Tomorrow my ENG 100 students will be discussing Mark Bowden's article "The Killing Machines: How to Think about Drones," published last summer in The Atlantic. The essay begins by paraphrasing the Biblical story of David and Goliath in order to establish that technologies of violence which make fights unfair are nothing new--they go all the way back to this infamous slingshot. It's hard, however, to think of the U.S. military's Predator drone as a 21st century slingshot, or the U.S. as David. After all, the U.S. is not an underdog--it's the world's only remaining military superpower. No other nation on the planet spends even half as much as the U.S. does on its military. (China, #2 on the list, spends about 1/4 as much as the U.S. does.)
In other words, imagine Goliath had the slingshot. And a nuclear bomb. That's the scenario.
Bowden goes on in his essay to show his readers that many of the common conceptions about drones are, in fact, misconceptions. There is no reason to believe that law enforcement would start to use them to kill domestic criminals; the police don't have snipers take out drug dealers, after all. While the use of drone strikes may inadvertently lead to civilian casualties, ground strikes and manned air strikes on comparable targets actually tend to produce more such casualties. Other nations are not going to use drones against the U.S. on American soil because drones would be easily noticed and intercepted. The most innovative aspect of drone technology is not, in fact, its capacity to blow things up, but its capacity to gather sustained, accurate surveillance leading to unprecedented military intelligence.
But when is it legally and ethically justifiable to use drones as "killing machines"? Bowden seems to imply that if drones are used only in times of war against verifiable enemies and with transparency and accountability, then the Commander-in-Chief ordering such executions should be on strong moral and legal ground. From my own perspective, I worry about the slippery definitions of "war" and "enemy" in our current political climate. The U.S. has been at "war" with al Qaeda since 2001, though war was never officially declared and al Qaeda is a network of international criminals--not a nation. Many people have been killed by U.S. drone strikes who were not members of al Qaeda. Even the ones who were killed--why aren't they entitled to a trial before execution, like any other serious, suspected criminal?

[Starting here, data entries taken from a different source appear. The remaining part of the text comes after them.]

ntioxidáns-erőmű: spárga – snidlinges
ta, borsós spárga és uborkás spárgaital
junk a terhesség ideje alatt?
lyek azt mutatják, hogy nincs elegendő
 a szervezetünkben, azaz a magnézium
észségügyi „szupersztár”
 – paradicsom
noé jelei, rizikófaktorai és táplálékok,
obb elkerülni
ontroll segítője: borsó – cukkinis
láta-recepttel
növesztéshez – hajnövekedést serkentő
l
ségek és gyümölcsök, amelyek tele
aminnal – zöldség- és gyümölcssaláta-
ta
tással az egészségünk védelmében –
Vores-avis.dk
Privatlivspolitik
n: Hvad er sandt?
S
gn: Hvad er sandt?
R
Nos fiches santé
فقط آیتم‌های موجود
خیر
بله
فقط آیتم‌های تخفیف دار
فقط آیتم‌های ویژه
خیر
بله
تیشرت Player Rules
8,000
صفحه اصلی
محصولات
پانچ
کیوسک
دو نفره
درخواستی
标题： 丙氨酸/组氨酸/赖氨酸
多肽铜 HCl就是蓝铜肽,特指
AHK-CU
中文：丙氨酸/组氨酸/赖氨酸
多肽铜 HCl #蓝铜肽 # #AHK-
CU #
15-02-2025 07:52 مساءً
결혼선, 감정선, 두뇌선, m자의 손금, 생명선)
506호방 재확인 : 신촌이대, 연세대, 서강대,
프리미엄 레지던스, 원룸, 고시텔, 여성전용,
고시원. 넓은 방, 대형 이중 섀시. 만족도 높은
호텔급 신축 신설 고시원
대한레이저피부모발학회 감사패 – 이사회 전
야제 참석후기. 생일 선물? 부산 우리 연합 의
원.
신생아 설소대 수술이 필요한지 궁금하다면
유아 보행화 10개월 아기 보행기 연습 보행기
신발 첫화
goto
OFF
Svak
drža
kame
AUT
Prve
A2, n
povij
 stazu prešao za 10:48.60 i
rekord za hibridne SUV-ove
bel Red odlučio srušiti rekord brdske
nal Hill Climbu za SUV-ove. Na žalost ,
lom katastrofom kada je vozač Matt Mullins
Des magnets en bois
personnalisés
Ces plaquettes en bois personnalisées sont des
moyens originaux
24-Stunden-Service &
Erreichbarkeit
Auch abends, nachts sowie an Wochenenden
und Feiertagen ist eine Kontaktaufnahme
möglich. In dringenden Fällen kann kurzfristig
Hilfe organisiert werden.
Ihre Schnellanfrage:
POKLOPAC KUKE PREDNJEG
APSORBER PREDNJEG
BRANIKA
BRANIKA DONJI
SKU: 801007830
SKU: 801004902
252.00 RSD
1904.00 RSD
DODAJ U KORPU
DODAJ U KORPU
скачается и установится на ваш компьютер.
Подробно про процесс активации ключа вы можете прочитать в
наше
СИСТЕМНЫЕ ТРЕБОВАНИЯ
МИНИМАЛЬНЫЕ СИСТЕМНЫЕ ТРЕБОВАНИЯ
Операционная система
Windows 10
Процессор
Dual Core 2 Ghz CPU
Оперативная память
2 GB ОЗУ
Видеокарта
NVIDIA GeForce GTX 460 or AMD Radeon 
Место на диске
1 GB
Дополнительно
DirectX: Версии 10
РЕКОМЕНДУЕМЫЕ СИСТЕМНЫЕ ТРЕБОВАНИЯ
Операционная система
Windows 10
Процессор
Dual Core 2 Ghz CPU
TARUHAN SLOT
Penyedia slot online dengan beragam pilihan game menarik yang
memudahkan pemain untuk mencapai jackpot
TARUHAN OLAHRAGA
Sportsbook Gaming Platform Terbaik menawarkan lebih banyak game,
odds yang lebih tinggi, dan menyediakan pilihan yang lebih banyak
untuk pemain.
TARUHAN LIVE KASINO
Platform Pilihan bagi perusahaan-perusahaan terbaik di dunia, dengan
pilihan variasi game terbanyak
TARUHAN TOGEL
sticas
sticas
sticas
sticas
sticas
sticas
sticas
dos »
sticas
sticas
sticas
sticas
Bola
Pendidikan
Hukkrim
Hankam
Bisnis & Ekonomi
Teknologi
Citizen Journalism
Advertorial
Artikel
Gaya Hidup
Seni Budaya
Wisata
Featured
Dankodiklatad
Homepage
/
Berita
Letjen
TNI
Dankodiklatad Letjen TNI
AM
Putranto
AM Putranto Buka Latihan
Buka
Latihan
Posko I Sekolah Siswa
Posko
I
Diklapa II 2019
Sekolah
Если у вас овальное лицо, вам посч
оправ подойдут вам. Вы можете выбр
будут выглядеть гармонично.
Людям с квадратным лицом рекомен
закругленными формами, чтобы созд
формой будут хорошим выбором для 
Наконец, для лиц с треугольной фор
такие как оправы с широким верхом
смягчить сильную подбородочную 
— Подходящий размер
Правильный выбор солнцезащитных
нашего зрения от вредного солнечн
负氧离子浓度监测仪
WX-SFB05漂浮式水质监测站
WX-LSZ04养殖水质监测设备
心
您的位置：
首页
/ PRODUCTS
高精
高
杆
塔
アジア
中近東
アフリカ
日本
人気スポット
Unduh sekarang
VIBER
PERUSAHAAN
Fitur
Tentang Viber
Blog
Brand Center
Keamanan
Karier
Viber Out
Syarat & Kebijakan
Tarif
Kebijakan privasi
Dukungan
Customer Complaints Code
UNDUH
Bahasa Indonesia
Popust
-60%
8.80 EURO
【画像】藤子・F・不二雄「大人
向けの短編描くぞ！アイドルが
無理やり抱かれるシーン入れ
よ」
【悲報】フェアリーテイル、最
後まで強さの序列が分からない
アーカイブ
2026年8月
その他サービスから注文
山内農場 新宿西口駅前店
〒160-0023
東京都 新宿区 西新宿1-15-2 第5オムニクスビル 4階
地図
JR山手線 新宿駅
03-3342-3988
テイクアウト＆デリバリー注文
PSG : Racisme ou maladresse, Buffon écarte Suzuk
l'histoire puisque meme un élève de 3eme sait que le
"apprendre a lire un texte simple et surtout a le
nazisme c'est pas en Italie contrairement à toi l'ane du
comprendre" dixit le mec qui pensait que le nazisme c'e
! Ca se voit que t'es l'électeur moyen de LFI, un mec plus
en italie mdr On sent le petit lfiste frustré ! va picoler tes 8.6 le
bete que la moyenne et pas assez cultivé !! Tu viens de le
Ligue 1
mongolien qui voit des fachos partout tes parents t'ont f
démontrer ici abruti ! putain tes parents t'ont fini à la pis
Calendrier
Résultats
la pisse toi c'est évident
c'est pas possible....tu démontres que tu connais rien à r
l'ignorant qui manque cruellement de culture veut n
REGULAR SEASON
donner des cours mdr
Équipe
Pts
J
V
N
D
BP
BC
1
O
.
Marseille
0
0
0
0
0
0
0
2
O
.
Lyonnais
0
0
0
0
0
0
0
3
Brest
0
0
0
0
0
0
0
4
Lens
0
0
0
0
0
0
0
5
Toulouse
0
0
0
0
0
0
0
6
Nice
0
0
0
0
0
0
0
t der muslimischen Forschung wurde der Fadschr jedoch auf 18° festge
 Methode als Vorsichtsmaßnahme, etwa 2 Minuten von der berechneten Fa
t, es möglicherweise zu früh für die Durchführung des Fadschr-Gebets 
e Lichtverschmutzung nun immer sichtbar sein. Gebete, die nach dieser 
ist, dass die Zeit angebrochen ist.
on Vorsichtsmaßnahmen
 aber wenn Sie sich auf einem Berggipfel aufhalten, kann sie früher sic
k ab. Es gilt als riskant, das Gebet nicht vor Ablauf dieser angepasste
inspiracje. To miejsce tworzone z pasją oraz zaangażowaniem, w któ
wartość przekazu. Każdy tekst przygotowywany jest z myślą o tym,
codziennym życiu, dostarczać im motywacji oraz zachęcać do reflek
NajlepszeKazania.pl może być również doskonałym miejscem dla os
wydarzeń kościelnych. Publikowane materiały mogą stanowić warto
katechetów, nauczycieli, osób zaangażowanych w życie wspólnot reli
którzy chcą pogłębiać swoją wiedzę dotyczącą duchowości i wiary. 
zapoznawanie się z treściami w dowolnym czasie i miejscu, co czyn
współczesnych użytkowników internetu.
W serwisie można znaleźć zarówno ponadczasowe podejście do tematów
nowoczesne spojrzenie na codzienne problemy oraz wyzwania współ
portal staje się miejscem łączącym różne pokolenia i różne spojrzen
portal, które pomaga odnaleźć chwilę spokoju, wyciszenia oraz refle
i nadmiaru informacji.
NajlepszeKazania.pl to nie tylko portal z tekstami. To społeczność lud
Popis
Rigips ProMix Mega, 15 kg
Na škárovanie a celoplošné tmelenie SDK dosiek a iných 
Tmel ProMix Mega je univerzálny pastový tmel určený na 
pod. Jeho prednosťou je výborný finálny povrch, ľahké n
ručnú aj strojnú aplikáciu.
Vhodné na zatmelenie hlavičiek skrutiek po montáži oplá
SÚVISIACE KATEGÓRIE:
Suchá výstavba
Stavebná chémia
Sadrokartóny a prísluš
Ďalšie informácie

If this technology can keep American troops safer, then it certainly has a purpose and a valid use. But as a means of executing international criminals? I think that contradicts American values. Let's work with local and/or international law enforcement to capture and prosecute those plotting to do us harm. If we have enough evidence to convince the President that someone is a legitimate target, then we should have enough evidence to convict that same guy in a court of law.